Я отлично помнил Луазелера, это он много лет назад сосватал меня в “Девятнадцатый век”. Его университетская карьера началась благодаря самобытной диссертации о последних стихах Леконта де Лиля. К Леконту де Лилю, который вместе с Эредиа считался лидером парнасцев, относились с пренебрежением, мол, “умелый мастер, но не гений”, как принято выражаться среди авторов антологий. Однако на старости лет, в результате некоего мистико-космологического кризиса, он написал несколько странных стихотворений, не имевших ничего общего ни с тем, что он писал раньше, ни с тем, что писали в его время, да и, честно говоря, ни с чем вообще не имевших ничего общего, и на первый взгляд это была попросту чистая шиза. Заслуга Луазелера состояла в том, что он первым откопал их и смог сказать о них что-то новое, хотя ему и не удалось установить какие-либо реальные литературные связи; по его мнению, следовало рассматривать эти произведения в свете некоторых интеллектуальных течений, вроде теософии и спиритуализма, к которым тяготел стареющий парнасец. Так Луазелер приобрел определенную известность в этой области, где у него не было ни единого конкурента, и, хотя ему было далеко до международного признания Жиньяка, его регулярно приглашали читать лекции в Оксфорд и Сент-Эндрюс.
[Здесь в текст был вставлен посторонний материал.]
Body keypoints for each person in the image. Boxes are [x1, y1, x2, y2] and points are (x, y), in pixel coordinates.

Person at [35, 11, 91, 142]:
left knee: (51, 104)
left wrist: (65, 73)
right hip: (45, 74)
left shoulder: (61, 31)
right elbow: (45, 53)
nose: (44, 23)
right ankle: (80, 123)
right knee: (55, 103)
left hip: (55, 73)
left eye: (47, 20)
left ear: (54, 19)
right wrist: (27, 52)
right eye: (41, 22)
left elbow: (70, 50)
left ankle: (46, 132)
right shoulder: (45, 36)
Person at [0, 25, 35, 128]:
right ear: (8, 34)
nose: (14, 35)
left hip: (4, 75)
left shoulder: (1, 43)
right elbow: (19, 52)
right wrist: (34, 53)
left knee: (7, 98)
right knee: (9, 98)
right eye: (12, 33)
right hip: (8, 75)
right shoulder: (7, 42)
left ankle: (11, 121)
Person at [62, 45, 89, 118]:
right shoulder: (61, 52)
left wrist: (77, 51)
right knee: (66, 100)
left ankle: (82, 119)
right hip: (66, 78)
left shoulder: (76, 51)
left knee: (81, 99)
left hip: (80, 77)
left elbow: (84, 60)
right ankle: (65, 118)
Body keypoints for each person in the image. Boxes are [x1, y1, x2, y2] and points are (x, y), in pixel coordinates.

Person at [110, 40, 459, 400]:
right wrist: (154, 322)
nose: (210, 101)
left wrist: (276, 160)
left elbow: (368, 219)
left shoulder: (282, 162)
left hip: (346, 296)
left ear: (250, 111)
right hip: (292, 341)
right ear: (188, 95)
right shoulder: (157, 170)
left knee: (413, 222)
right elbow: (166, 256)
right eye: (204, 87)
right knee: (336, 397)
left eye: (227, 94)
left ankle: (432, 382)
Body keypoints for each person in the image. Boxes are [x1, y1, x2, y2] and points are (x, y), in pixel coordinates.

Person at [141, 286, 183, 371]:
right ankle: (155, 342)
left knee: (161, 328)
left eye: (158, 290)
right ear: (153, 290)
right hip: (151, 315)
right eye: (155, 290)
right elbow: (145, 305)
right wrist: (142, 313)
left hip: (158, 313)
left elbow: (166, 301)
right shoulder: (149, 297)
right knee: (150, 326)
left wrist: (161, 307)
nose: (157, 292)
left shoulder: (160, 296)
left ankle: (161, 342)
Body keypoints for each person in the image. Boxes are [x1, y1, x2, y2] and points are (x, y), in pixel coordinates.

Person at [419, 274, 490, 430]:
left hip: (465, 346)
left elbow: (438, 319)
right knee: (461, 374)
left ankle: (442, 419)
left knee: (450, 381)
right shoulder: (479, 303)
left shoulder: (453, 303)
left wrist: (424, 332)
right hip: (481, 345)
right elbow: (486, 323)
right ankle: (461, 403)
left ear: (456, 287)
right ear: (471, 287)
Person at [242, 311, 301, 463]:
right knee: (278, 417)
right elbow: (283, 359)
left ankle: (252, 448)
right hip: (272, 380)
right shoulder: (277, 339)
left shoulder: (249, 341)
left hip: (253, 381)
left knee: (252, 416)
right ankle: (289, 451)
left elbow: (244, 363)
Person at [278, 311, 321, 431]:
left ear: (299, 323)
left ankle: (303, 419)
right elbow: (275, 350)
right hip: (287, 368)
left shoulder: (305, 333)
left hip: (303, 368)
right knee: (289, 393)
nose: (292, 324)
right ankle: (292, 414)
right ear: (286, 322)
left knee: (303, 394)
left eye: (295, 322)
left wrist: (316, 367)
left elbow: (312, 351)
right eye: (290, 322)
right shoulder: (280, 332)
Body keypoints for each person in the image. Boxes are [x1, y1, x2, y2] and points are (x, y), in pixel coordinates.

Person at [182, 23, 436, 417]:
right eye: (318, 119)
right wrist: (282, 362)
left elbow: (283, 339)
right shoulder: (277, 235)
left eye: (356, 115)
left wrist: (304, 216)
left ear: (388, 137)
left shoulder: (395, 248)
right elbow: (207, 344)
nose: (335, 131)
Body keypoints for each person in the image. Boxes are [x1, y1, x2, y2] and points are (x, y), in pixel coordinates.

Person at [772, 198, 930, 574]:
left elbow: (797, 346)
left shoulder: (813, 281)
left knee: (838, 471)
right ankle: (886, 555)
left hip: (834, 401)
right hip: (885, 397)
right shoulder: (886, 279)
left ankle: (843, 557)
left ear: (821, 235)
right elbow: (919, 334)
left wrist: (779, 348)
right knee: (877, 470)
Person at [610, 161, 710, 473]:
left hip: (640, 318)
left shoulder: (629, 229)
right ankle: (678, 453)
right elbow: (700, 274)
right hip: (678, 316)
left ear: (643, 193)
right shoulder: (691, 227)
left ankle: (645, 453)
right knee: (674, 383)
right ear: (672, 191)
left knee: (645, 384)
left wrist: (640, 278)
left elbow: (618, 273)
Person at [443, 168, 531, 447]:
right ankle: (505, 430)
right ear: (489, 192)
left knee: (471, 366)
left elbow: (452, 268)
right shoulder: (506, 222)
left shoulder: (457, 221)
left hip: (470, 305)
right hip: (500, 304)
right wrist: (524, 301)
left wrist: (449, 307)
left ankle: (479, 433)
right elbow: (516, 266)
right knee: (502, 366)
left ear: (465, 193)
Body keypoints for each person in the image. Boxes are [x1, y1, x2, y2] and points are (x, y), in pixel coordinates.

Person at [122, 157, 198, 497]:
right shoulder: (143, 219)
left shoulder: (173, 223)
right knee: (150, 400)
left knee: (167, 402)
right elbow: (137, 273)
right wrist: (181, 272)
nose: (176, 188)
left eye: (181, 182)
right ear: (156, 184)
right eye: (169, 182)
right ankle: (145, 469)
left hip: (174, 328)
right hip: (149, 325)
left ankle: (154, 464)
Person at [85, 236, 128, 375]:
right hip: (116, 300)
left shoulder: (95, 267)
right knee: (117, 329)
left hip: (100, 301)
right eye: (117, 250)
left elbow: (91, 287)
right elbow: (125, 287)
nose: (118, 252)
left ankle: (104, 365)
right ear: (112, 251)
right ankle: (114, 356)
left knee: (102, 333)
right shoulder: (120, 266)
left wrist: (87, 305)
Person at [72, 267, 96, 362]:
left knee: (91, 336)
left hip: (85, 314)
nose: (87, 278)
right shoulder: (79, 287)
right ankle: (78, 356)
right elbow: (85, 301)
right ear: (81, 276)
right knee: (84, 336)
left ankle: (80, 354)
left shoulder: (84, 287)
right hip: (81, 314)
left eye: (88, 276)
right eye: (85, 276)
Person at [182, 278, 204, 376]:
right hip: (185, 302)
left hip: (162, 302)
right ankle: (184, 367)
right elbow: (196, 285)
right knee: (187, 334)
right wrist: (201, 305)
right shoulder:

Сам Луазелер удивительным образом соответствовал предмету своих исследований; никогда еще я не встречал человека, так похожего на ученого Косинуса из комиксов: длинные, грязные седые патлы, огромные очки и разрозненные костюмы в ужасном, почти антисанитарном состоянии, вызывали даже что-то вроде уважения к нему, с легким привкусом жалости. Разумеется, в его планы не входило играть этого персонажа: просто он так существовал и ничего не мог с собой поделать; в остальном же это был милейший и деликатнейший человек на свете, начисто лишенный тщеславия. Преподавание как таковое, предполагая все же некую форму общения с человеческими особями разного свойства, всегда внушало ему ужас; и как только Редигеру удалось его заманить? Хорошо, зайду хотя бы на коктейль; любопытно все-таки.
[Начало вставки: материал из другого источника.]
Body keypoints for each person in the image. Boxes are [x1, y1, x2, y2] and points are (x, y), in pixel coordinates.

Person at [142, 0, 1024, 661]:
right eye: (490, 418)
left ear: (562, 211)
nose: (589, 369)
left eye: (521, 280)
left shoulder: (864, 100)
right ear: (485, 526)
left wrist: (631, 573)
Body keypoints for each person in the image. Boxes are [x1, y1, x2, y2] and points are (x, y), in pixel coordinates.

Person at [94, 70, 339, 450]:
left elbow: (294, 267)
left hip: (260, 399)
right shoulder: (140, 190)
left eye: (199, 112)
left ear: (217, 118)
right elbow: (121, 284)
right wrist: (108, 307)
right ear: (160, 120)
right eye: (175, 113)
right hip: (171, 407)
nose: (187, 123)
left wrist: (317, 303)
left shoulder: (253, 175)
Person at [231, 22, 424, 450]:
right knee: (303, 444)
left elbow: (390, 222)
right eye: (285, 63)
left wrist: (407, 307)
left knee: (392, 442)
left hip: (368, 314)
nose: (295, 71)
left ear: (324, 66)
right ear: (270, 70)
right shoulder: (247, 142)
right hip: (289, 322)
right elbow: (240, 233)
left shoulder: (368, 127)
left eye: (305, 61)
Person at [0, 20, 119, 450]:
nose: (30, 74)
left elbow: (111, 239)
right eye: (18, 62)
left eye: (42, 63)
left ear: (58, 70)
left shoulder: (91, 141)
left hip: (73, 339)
В мое время парадные залы Сорбонны, овеянные исторической славой и обладающие престижным адресом, не использовались для университетских раутов, но их часто сдавали по заоблачным ценам для модных дефиле и других гламурных мероприятий; пусть это было не очень почетно, но зато, в плане текущих затрат, позволяло свести концы с концами. Новые владельцы из Саудовской Аравии и тут навели порядок, и благодаря их начинанию этим помещениям вернули былое академическое достоинство. Войдя в первый зал, я с радостью увидел родные рекламные растяжки ливанского кафе, которое служило мне верой и правдой, пока я писал предисловие. Меню я знал наизусть и уверенно сделал заказ. Публика представляла собой обычную смесь из французских профессоров и арабских сановников; но на этот раз было много французов, мне показалось, что пришли все нынешние преподаватели. Что вполне объяснимо: многие все еще считали, что жить по указке саудовского начальства было позорным решением, актом коллаборационизма, так сказать; объединившись же, они брали числом, подбадривали друг друга и радовались, когда представлялась возможность принять в свои ряды нового коллегу.
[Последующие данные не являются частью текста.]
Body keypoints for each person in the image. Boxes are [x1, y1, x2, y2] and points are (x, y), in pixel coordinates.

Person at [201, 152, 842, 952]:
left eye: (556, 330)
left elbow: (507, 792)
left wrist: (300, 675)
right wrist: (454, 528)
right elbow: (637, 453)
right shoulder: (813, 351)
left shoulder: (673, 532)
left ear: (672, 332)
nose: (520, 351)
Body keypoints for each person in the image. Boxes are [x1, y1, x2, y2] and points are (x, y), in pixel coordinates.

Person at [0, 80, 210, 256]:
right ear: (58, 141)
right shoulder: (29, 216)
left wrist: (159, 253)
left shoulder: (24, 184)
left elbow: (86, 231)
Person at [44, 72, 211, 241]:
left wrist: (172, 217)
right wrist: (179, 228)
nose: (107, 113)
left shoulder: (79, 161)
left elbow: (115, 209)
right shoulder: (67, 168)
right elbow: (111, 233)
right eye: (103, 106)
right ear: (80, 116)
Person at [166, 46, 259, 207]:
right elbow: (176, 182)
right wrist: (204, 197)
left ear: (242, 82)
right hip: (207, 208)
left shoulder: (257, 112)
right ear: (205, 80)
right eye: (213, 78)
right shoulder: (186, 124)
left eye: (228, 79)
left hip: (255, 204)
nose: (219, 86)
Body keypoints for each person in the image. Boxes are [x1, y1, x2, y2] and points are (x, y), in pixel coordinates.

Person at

Только мне принесли мои мезе, как я столкнулся нос к носу с Луазелером. Он изменился: до презентабельности ему еще было далеко, но все-таки в его внешности наметился определенный прогресс. Волосы, по-прежнему длинные и сальные, были, не побоюсь этого слова, расчесаны; пиджак и брюки его костюма оказались приблизительно одного оттенка, и жирных пятен на них не наблюдалось, равно как и прожженных сигаретами дырок; тут явно чувствовалась – такое, во всяком случае, у меня создалось впечатление – женская рука.

– Ну да, – подтвердил он, хотя я ни о чем его не спрашивал. – Меня захомутали. Удивительное дело, я никогда об этом не задумывался, но, в сущности, это же так приятно. Кстати, рад вас видеть. А вы как поживаете?

– Вы хотите сказать, что женились? – Мне требовалось подтверждение.